- Kələntər Dizə
- Coordinates: 38°56′N 45°50′E﻿ / ﻿38.933°N 45.833°E
- Country: Azerbaijan
- Autonomous republic: Nakhchivan
- District: Ordubad

Population (2005)^{[citation needed]}
- • Total: 237
- Time zone: UTC+4 (AZT)

= Kələntər Dizə =

Kələntər Dizə (also, Kalantar Diza, Kelenter Dize and Kalantardiza) is a village and municipality in the Ordubad District of Nakhchivan, Azerbaijan. It is located in the near of the Ordubad-Nakhchivan highway, 21 km in the north from the district center. There are club, library and a medical center in the village.

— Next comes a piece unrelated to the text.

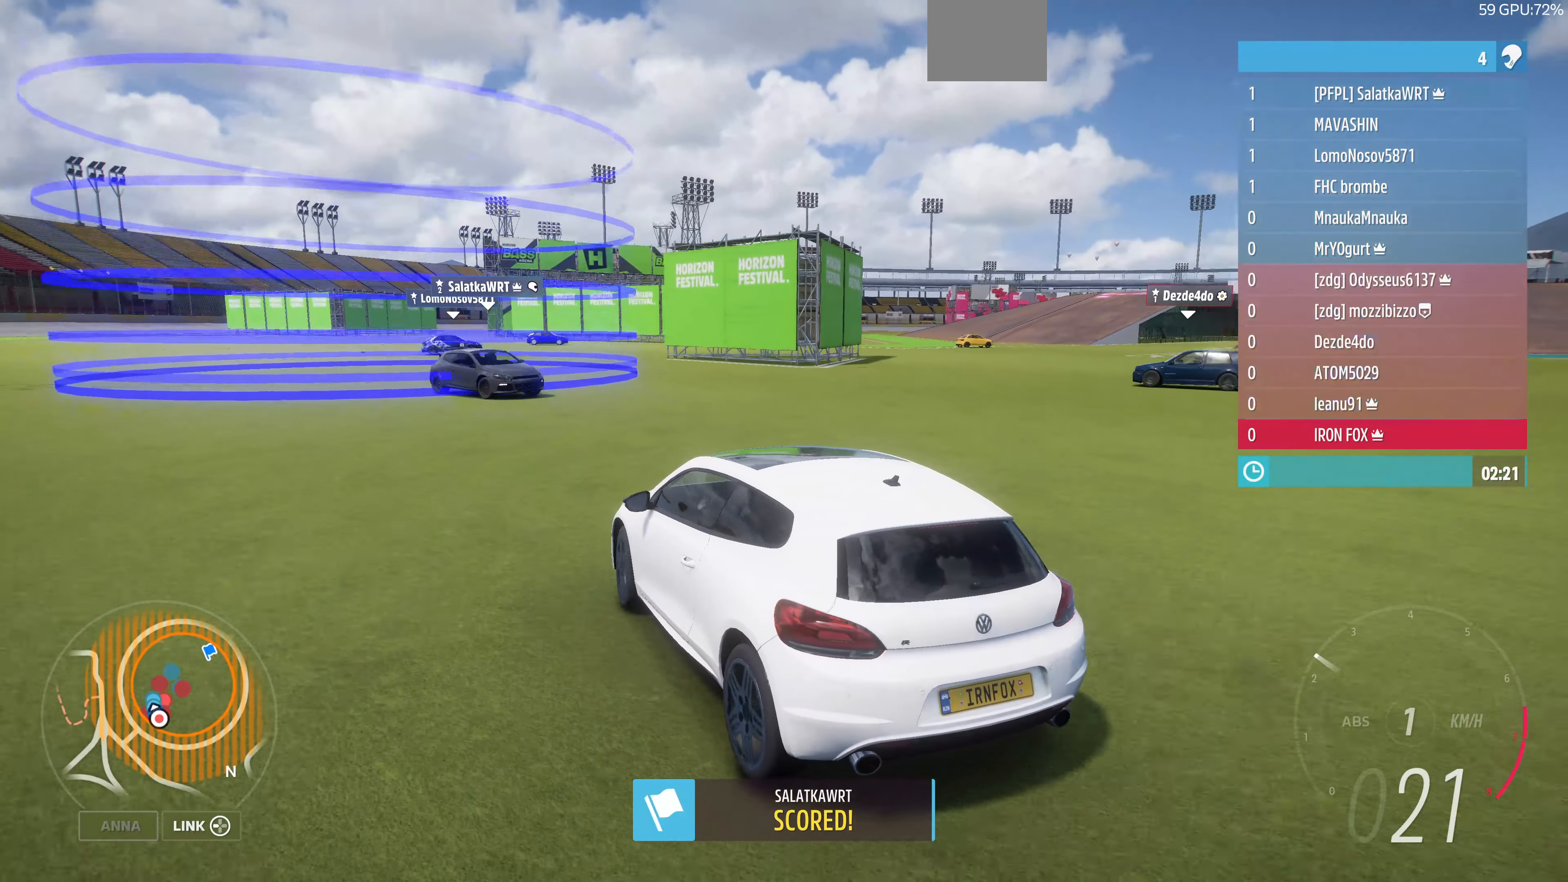
{"buttons": [], "left_stick": "up", "right_stick": "up", "events": [[267, "left_stick", "up"]]}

It has a population of 237.

==Etymology==
The name of the Kələntər Dizə (Kalantar-Diza) made out from the components of kələntər (a person who controls the trade and craftsmanship which is appointed by the beylerbeyi in the Middle Ages; the name of job which belongs to family generation) and dizə ("village", "settlements") means "Diza village which belongs to the kalantars". There are information about the selection by heredity of the kələntərlər (kalantars) from the generation of Hatem bey Ordubadi I in the 16th century. It can be assumed that this village has belonged to members of the same generation.